A four-day meeting in Bangkok seemed interminable at a time that the situation at home was tense and explosive. The news and email messages I received indicated a dreadful scenario—the exposés and allegations related to the manipulation of the 2004 national elections and the jueteng bribes to Gloria Macapagal Arroyo’s husband, son and brother- in-law could anytime unmake her administration.
Wouldn’t it be exciting to be in Manila and to be in the thick of things? To be honest, I enjoyed the relaxing atmosphere in a quiet and leafy part of the Chulalongkorn University. A few blocks away from the campus is the well-preserved Jim Thompson teakwood house, now a museum, which is a sanctuary for anyone who wants to escape Bangkok’s bustle.
Yet, I could not fully loosen up as colleagues from different parts of Asia kept badgering me with the same question: “What’s happening to the Philippines?”
It was then time to return to Manila. I could not help but think of how to go about our unfinished advocacy with regard to the fiscal crisis as a bigger political crisis grips the country.
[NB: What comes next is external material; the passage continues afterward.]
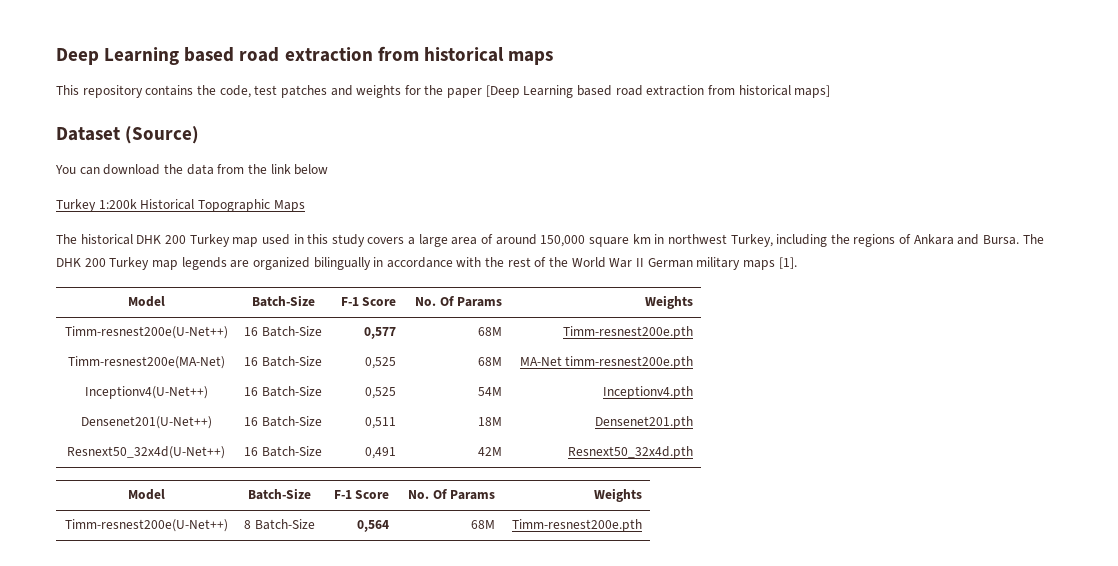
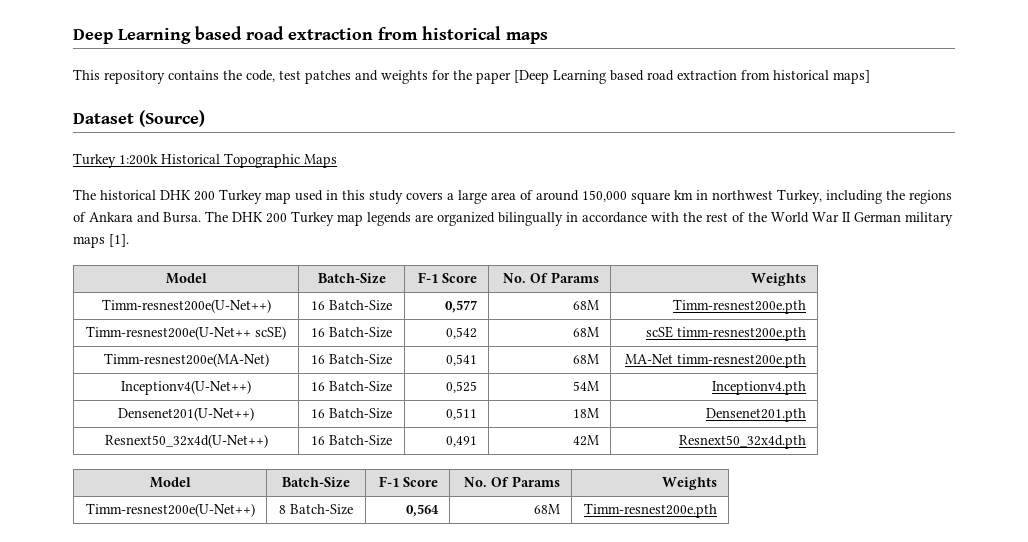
[55,164,329,175] // You can download the data from the link below -> (205, 118) none
(694, 332) none -> [86,326,286,340] [311,327,392,338] [446,327,478,339] [573,327,600,337] [646,326,807,341] // Timm-resnest200e(U-Net++ scSE) | 16 Batch-Size | 0,542 | 68M | scSE timm-resnest200e.pth
[365,357,397,369] 0,525 -> [446,354,478,366] 0,541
Contrary to what government and some foreign analysts are saying, the fiscal problem is not about to ease. Congress mangled the key legislative tax measures (i.e., the excise tax on sin products and the expansion of the coverage and increase in the rate of the value-added tax).
On the return trip, I was seated beside a Filipina balikbayan. Her trip originated in Frankfurt, and she boarded the connecting flight to Manila in Bangkok. She was refreshed, notwithstanding the long journey. She has the morena complexion, the jet hair, the svelte figure, the rhythmic movement, and the politeness that make women like her attractive to Europeans. Indeed she is attached to a German, and happily married for two years. She is in her late twenties, but she was childlike in her excitement to return to the Philippines. This was to be her first visit to the Philippines since her marriage two years ago.
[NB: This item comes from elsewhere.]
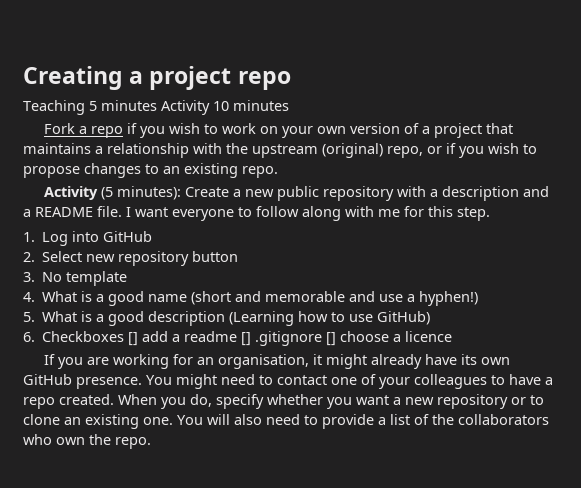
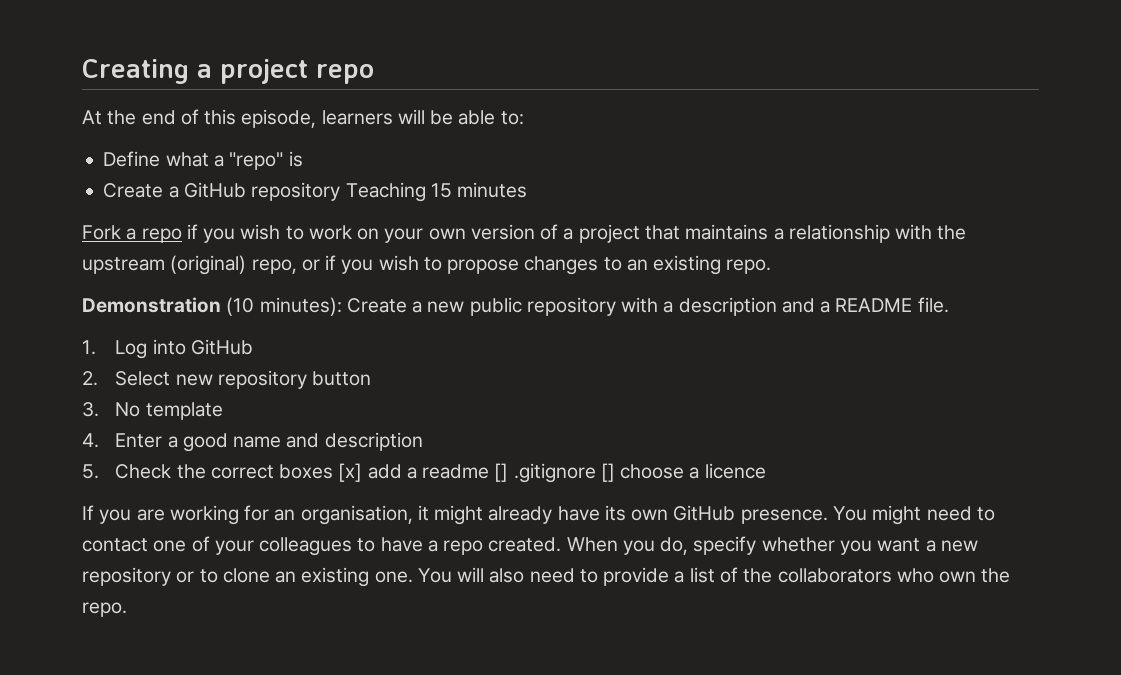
[23,100,229,115] Teaching 5 minutes Activity 10 -> [82,109,524,128] [103,151,303,170] [103,182,452,202] At the end of this episode, learners will be able to: // Define what a "repo" is // Create a GitHub repository Teaching 15
[44,186,114,200] Activity (5 -> [82,297,255,316] Demonstration (10
[126,206,490,221] I want everyone to follow along with me for this step. -> (949, 305) none
[42,291,93,302] What is -> [115,433,163,448] Enter
[191,291,479,306] [23,311,431,326] [23,331,139,346] (short and memorable and use a hyphen!) // 5. What is a good description (Learning how to use GitHub) // 6. Checkboxes [] -> [286,432,423,451] [82,463,363,482] and description // 5. Check the correct boxes [x]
She was teary-eyed when the plane touched down at the Ninoy Aquino International Airport. But unlike the non-Filipino Asian intellectuals that I met in Bangkok who were all interested to know the burning issue in the Philippines, this woman—I did not even bother to ask her name—was the least concerned over the unfolding crisis.
She had already voted with her feet, and Europe is now her home. So why should she care about the multifarious problems that beset the Philippines? The sole purpose of her visit was to see her younger sister, whom she financially supports by way of monthly transfer of hard-earned euros. Her sister and her brother-in-law are both jobless. They depend on the 200 euros that their elder sister and their mother—a nurse who also resides in Germany—remit.
Is this the typical case of the moral hazard that economists have warned of? An Asian Development Bank study, for example, says that the uninterrupted flow of remittances from overseas Filipinos to relatives at home has made dependents complacent in looking for work.Without even suggesting this question to her, the Filipina balikbayan, perhaps reading my mind, told me that her brother-in-law, an engineer, is a very responsible person and that he has been pounding the pavements of Metro Manila to look for work.
I believe her. My wife and I also know of a mechanical engineer who cannot get any productive employment. Labor statistics, however, would now include him as among the “employed” since he has become an irregular itinerant vendor of coconut virgin oil.
Yes, even the highly skilled are finding it difficult to get jobs that correspond to their training and education. Over the years, since the first half of the 1990s, a trend has emerged where the category of young people, either college graduates (including those with post-graduate degrees) or with some college education, has the highest unemployment rate. This is one unique dimension of the phenomenon of jobless growth.
To say that an unemployment crisis exists is not debatable. Sadly, though, it has not merited much public discussion and scrutiny, compared to, say, the fiscal crisis.
Still worse, addressing the unemployment crisis and the fiscal crisis has taken the backseat as Arroyo is now more concerned about her survival. And how could she implement the measures when an increasing number of people, including her former supporters, consider her administration illegitimate?
For the Filipina balikbayan I met on the Bangkok-Manila flight, she would not let the different layers of crisis shaking the foundations of Philippine society dampen her visit. Her attachment to the Philippines is confined to her family. She had made a political and economic decision, which was to leave the country.
Sadly, more and more Filipinos are taking this option of least resistance.